My research areas are basic oncology/tumor immunology research as well as clinical outcomes research in oncology. My basic science research is focused on elucidating the function of a novel G-protein coupled receptor that may play an important role in tumor angiogenesis and metastasis. Concurrently, I am doing several clinical projects using the National Cancer Database and multiple University of Colorado surgical oncology databases. I am pursing a PhD in Clinical Science while I am in the lab.
Sample Projects by 2016-17 Research Residents
My research is focused in surgical outcomes and quality improvement, primarily in surgical oncology and colorectal surgery.

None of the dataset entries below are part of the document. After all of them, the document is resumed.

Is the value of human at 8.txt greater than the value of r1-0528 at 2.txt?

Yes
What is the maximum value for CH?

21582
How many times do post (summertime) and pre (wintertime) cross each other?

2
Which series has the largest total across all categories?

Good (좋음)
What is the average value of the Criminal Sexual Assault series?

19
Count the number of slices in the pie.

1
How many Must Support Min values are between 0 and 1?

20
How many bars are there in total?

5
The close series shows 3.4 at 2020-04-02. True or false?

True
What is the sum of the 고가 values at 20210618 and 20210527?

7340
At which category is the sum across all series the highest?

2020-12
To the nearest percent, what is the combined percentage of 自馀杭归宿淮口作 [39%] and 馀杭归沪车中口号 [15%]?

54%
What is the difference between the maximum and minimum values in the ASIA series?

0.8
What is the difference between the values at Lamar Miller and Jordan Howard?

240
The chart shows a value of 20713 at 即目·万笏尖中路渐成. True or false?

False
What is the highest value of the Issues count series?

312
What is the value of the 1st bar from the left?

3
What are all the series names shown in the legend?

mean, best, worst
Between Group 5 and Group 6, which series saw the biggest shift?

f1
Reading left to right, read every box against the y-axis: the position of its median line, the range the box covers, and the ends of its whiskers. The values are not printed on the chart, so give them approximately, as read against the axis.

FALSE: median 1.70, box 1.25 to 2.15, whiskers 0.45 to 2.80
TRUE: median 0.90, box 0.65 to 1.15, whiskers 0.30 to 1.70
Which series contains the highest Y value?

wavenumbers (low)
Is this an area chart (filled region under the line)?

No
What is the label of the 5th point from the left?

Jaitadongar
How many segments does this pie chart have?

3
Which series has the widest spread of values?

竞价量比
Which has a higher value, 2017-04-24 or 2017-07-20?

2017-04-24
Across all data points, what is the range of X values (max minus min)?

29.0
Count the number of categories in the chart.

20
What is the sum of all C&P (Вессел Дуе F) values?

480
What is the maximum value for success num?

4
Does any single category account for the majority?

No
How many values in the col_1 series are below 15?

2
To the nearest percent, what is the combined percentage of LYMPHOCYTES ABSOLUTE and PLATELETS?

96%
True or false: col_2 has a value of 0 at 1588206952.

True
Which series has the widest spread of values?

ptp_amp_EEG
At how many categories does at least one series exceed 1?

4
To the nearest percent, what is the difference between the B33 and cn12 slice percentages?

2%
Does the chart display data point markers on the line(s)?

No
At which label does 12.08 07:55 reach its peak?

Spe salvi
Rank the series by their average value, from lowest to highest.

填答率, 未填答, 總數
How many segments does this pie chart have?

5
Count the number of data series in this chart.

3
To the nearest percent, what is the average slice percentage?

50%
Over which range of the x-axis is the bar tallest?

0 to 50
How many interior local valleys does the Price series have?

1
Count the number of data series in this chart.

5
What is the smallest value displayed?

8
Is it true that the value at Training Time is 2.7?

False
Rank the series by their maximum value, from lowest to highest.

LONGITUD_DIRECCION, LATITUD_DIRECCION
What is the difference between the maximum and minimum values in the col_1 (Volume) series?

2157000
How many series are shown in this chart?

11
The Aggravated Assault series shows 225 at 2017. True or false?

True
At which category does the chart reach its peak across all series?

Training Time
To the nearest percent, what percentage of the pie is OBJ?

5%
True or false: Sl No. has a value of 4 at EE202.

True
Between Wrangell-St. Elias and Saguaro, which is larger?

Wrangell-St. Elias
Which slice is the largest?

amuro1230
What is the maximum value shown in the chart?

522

At University Hospital, I have helped develop a pancreatic database and have performed multiple retrospective chart reviews at our institution. I also work with the Surgical Outcomes and Applied Research (SOAR) using large national databases including the National Cancer Database and ACS-NSQIP. In addition, I am getting my Masters in Clinical Science at the University of Colorado Denver to learn biostatistics.
My research in the trauma lab involves clinical outcomes studies utilizing the extensive Denver Trauma Activations Protocol (TAP) database and translational basic science studies, primarily in rat and whole blood models, designed to validate the hypotheses generated in my clinical investigations. So far the highlights of my research have included validating thresholds for a thromboelastogram (TEG) driven massive transfusion protocol, which is now in use at Denver Health and developing a novel hypothesis for the cellular signaling responsible for post-traumatic hyperfibrinolysis, which I will be testing in animal models over the coming year.
Alicia Heelan Gladden
My research time is focused on completing clinical research in the areas of breast surgery, plastic and reconstructive surgery, and trauma surgery. Additionally, I am developing and executing a curriculum and a large scale project in quality improvement through the CU School of Medicine Institute for Quality, Safety & Efficiency (HQSE).
I am doing basic research with Dr. Weyant with both esophageal and lung cancer cell lines. We are evaluating the different genetic, inflammatory proteins and immune system components essential to these cancerous cell lines growth and proliferation. My clinical research projects include a VA ECMO outcomes and ex vivo lung transplant outcomes.